» Text under study:
= = =

Identification of Microorganisms Causing Neonatal Sepsis and their Antibiotic Susceptibility

Received: 20-Jan-2023, Manuscript No. ijmrhs-23-87573; Editor assigned: 23-Jan-2023, Pre QC No. ijmrhs-23-87573 (PQ); Reviewed: 03-Feb-2023, QC No. ijmrhs-23-87573 (Q); Revised: 09-Feb-2023, Manuscript No. ijmrhs-23-87573 (R); Published: 28-Feb-2023

Introduction

Neonatal Sepsis (NS) refers to the presence of microorganisms such as bacteria, viruses, or fungi that cause hemodynamic changes and significant morbidity and mortality. Depending on the age of onset and timing of the sepsis episode, there are two types of NS, one of them is Early-Onset Sepsis (EOS), and the other one is Late-Onset Sepsis (LOS). EOS infections occur before or after childbirth and reflect vertical mother-to-infant transmission LOS infections occur after delivery or between the ages of 3 days and 7 days and are caused by organisms found in the hospital or the environment [1].

In Saudi Arabia, prematurity is the most common cause of NS. Multiparty and Cesarean Section (CS) delivery is the key maternal risk factor for both EOS and LOS. Most commonly that GBS causes EOS among neonates, while Staphylococcus spp. was the most common organism among LOS neonates. When compared to neonates with LOS, high mortality risk was found in neonates with EOS [2].

The innate and acquired immune systems play a part in neonatal immunity. Innate immunity, which is mediated by phagocytes and the complement cascade, is the first line of defense against infection in newborns. It also controls self-tolerance and communicates with T cells and B cells from the acquired immune system to produce memory responses to antigens, the body has previously experienced. Acquired immunity is a slower but more directed immune response triggered by lymphocytes and antibodies passed down from mothers. Neonates have several immune defects in both systems, rendering them more vulnerable to infection [3].

= = =

» Available data:
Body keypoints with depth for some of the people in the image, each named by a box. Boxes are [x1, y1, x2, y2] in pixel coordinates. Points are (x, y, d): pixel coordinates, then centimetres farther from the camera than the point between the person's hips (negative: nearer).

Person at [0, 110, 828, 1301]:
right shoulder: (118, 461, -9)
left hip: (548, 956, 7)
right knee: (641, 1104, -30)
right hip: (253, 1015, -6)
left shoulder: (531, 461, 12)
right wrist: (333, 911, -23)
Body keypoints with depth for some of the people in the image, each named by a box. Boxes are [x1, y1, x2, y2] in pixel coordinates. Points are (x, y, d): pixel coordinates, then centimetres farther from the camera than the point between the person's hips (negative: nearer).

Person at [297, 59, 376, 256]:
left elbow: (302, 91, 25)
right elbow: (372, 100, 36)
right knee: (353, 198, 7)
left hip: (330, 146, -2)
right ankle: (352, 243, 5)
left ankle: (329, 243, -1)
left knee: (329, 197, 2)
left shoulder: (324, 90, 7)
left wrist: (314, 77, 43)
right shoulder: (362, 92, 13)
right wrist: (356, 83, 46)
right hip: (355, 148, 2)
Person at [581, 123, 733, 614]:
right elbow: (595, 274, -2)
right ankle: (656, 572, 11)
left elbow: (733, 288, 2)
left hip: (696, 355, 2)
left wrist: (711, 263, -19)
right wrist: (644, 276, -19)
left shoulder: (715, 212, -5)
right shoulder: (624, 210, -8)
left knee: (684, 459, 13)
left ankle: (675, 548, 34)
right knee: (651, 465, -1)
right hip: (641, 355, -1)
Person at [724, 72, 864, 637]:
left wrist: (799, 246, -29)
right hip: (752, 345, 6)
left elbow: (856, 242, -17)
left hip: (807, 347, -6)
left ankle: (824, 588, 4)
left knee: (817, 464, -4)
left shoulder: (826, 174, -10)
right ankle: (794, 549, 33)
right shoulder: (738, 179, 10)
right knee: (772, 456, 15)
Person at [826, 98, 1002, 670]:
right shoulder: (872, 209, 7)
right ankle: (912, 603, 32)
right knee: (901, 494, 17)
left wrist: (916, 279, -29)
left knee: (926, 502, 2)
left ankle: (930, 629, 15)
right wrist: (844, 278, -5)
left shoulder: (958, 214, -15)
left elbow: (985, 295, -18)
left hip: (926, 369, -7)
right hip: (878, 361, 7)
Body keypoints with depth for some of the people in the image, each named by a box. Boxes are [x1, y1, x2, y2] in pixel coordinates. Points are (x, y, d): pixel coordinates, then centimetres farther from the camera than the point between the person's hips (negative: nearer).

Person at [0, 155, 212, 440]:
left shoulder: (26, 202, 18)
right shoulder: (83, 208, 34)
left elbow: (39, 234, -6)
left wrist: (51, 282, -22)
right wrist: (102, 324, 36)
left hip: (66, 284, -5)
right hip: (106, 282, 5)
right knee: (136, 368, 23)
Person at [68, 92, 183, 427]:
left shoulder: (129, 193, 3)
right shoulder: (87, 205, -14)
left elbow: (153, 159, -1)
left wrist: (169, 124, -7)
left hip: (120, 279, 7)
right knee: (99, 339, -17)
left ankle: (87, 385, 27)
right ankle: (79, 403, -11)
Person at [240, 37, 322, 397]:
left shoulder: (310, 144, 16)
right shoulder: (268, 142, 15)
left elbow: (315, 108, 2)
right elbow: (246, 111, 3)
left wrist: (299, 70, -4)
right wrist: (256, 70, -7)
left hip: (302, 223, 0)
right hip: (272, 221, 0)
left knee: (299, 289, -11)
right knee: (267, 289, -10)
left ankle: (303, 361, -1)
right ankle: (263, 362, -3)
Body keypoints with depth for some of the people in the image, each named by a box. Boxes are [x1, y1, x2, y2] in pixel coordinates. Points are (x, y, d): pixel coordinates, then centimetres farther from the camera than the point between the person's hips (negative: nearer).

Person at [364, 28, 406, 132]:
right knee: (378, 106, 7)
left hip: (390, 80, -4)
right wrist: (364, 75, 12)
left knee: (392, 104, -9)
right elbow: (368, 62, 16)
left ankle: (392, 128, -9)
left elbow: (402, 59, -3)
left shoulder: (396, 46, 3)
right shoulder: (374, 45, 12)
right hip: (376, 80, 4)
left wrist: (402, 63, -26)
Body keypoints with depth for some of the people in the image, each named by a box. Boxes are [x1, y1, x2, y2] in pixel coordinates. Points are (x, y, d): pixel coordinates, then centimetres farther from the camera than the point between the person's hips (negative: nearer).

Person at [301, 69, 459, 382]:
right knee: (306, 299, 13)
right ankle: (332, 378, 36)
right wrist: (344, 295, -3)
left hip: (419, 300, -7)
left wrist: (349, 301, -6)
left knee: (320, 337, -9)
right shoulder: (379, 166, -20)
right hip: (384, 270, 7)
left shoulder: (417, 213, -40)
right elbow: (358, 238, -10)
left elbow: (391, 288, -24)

= = =

» Work instructions:
A - Check each statement against the neonatal sepsis text. Answer yes or no for each, and quote the exact words of the text that decide it.
(i) In Saudi Arabia, prematurity is the most common cause of neonatal sepsis.
(ii) Neonates with late-onset sepsis were found to have a higher mortality risk than those with early-onset sepsis.
(iii) Innate immunity in newborns is mediated by phagocytes and the complement cascade.
B - According to the neonatal sepsis text, which organism was the most common among neonates with late-onset sepsis?
C - Output the passage of the neonatal sepsis text starting at "The innate and" and ending at "to infection [3].".

» Solutions below:
A -
(i) Yes: "In Saudi Arabia, prematurity is the most common cause of NS."
(ii) No: "When compared to neonates with LOS, high mortality risk was found in neonates with EOS"
(iii) Yes: "Innate immunity, which is mediated by phagocytes and the complement cascade, is the first line of defense against infection in newborns."

B - Staphylococcus spp.

C -
The innate and acquired immune systems play a part in neonatal immunity. Innate immunity, which is mediated by phagocytes and the complement cascade, is the first line of defense against infection in newborns. It also controls self-tolerance and communicates with T cells and B cells from the acquired immune system to produce memory responses to antigens, the body has previously experienced. Acquired immunity is a slower but more directed immune response triggered by lymphocytes and antibodies passed down from mothers. Neonates have several immune defects in both systems, rendering them more vulnerable to infection [3].